▸ Supplied passage
Our morning starts off beautifully. The sun is out, a chilly breeze is blowing, but the ocean is relatively calm, which is exactly what we need for our morning landing at Fuglesongen. The name of our destination means “Bird Song”, referring to the Little Auk colony on this island. The size of the colony here may be in the order of several tens of thousands of breeding pairs. In contrast to all other birds in Spitsbergen, Litte Auks have their nests under large boulders on steep scree slopes, which are very often inaccessible. In Fuglesongen the colony is relatively accessible, although the landing itself is on a steep beach with large, slippery boulders, which is making the terrain very difficult for walking. All of us need some support from one another to make our way up the slope and we have to be extremely careful not to fall or twist an ankle.
Fortunately, the terrain becomes easier due to the soft moss beds at the bottom of the Little Auk colony. We have to climb some massive boulders to find a spot on the edge of the colony, but when we find a good spot to sit down, and remain silent and still, it is absolutely incredible how close we can get to the little birds. Many thousands of birds together are responsible for a remarkable level of noise and their shrieking calls are hilarious to listen to. Observing their behaviour and witnessing the large flocks swarming in and out, makes for a sight to behold. Nature always calls for us to slow down and be present. Having the opportunity to be immersed so intimately in the world of these little birds is wonderful and humbling, also for those among us that are not keen bird watchers.
After approximately 1-1.5 hour at the colony, we make our way back to the landing site and with the low tide and very slippery rocks need some time to get everyone onboard the zodiacs in a safe manner. But we all make it back to the ship in one piece, tired yet grateful.

▸ Explore the material
1: In the Fuglesongen account, shorten the paragraph that begins "After approximately 1-1.5 hour" and keep its main facts.
2: Extract the part of the Fuglesongen account starting at "Fortunately, the terrain" and ending at "keen bird watchers.".
The records are not needed for the tasks here.

▸ Given records
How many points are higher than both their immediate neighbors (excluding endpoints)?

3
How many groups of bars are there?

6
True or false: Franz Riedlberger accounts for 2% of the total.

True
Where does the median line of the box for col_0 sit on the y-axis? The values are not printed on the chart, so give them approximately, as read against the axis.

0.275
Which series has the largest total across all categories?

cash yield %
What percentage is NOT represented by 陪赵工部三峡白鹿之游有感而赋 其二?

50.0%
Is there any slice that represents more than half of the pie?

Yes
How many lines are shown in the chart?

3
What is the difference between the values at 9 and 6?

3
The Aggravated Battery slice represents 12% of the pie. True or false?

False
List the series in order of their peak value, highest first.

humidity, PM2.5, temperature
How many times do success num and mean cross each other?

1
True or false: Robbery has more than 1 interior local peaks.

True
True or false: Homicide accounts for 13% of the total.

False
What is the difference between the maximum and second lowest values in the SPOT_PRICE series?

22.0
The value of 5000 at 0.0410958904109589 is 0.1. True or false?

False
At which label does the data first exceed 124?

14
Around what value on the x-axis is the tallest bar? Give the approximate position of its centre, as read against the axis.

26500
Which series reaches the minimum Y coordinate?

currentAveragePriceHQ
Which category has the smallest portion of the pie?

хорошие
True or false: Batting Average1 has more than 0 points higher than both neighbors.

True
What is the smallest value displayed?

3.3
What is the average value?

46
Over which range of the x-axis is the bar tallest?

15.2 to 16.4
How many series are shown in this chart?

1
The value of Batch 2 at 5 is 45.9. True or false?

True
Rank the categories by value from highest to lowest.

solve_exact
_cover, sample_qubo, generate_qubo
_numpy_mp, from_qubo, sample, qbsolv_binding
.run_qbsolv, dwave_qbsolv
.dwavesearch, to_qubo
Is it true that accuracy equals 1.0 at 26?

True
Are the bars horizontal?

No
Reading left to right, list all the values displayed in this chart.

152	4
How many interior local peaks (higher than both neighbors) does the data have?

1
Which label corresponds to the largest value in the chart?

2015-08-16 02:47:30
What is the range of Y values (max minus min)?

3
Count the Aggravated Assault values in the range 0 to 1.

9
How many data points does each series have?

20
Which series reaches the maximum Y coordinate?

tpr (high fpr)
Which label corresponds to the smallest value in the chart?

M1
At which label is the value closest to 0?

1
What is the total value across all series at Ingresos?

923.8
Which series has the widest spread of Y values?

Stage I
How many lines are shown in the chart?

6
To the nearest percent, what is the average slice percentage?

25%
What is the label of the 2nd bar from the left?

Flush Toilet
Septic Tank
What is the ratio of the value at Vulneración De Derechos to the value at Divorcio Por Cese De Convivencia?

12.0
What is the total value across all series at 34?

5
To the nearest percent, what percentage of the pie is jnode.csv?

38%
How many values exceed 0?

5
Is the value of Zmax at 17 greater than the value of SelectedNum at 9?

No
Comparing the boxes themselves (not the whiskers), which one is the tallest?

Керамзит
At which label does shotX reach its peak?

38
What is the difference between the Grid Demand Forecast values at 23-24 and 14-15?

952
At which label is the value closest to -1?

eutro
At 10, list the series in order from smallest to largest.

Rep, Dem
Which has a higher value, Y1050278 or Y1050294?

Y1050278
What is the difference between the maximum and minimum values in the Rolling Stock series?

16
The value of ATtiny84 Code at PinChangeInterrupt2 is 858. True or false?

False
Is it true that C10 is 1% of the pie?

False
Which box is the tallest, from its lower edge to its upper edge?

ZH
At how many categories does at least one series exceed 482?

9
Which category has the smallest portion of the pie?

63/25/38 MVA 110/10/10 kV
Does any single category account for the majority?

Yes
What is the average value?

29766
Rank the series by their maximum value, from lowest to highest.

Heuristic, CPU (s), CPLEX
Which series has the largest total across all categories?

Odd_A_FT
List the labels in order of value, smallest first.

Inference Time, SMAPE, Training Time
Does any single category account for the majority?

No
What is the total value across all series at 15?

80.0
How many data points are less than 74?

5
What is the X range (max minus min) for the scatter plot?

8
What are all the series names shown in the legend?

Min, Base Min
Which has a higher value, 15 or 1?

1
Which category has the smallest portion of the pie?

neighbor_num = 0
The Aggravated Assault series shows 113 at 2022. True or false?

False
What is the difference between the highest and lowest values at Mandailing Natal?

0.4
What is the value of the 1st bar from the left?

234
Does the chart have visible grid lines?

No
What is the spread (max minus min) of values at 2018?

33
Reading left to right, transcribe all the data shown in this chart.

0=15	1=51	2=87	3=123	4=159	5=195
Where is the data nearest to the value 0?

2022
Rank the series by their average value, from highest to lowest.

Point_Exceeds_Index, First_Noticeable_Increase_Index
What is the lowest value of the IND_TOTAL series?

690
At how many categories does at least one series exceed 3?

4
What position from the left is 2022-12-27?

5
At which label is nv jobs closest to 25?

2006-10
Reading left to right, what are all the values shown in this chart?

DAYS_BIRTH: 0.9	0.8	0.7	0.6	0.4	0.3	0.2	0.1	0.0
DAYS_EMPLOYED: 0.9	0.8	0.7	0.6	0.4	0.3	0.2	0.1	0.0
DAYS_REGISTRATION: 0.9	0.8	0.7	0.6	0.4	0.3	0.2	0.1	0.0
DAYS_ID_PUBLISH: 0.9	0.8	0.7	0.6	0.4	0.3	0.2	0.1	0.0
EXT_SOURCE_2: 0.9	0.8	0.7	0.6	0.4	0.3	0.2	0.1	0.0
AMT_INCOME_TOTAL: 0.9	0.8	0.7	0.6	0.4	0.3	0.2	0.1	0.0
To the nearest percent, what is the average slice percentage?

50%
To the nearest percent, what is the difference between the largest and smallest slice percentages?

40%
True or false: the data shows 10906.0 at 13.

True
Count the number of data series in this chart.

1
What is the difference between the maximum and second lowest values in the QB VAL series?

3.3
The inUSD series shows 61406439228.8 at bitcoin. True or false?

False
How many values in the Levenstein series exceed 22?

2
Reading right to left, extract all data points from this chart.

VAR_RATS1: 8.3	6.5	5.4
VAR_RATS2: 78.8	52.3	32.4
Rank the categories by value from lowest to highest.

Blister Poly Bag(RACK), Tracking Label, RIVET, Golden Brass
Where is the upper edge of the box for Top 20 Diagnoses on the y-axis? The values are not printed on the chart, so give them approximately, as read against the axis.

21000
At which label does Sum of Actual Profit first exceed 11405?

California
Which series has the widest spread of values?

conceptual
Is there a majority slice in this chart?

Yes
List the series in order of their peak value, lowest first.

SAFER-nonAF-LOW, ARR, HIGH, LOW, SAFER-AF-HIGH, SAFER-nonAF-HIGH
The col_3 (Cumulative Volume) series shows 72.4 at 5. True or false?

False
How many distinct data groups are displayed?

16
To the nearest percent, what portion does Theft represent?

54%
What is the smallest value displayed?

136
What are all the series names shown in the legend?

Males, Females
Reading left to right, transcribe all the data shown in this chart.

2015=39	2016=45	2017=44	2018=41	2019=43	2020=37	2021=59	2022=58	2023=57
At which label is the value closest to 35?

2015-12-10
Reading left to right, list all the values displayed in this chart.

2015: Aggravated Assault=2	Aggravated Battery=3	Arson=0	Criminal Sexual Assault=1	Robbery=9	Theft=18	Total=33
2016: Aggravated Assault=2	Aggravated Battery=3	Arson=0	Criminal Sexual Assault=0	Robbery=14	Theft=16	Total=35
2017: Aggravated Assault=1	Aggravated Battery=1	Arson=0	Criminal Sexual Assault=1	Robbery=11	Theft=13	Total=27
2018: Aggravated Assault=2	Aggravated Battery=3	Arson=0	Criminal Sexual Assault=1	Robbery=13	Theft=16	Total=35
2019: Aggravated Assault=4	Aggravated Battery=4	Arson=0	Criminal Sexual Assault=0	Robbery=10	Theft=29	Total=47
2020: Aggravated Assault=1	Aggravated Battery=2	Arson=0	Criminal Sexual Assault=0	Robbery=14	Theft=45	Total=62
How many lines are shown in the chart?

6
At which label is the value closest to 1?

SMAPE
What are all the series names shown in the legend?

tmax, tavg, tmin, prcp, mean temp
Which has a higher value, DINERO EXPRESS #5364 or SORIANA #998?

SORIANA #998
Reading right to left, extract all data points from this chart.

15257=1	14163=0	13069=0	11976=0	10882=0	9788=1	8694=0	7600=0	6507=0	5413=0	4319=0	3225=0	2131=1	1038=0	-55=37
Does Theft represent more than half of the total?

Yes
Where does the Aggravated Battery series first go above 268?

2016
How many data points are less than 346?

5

▸ Solved problems
1: After about 1–1.5 hours at the colony, the group returns to the landing site. Low tide and very slippery rocks make safe boarding of the zodiacs slow, but everyone reaches the ship unharmed, tired yet grateful.

2:
Fortunately, the terrain becomes easier due to the soft moss beds at the bottom of the Little Auk colony. We have to climb some massive boulders to find a spot on the edge of the colony, but when we find a good spot to sit down, and remain silent and still, it is absolutely incredible how close we can get to the little birds. Many thousands of birds together are responsible for a remarkable level of noise and their shrieking calls are hilarious to listen to. Observing their behaviour and witnessing the large flocks swarming in and out, makes for a sight to behold. Nature always calls for us to slow down and be present. Having the opportunity to be immersed so intimately in the world of these little birds is wonderful and humbling, also for those among us that are not keen bird watchers.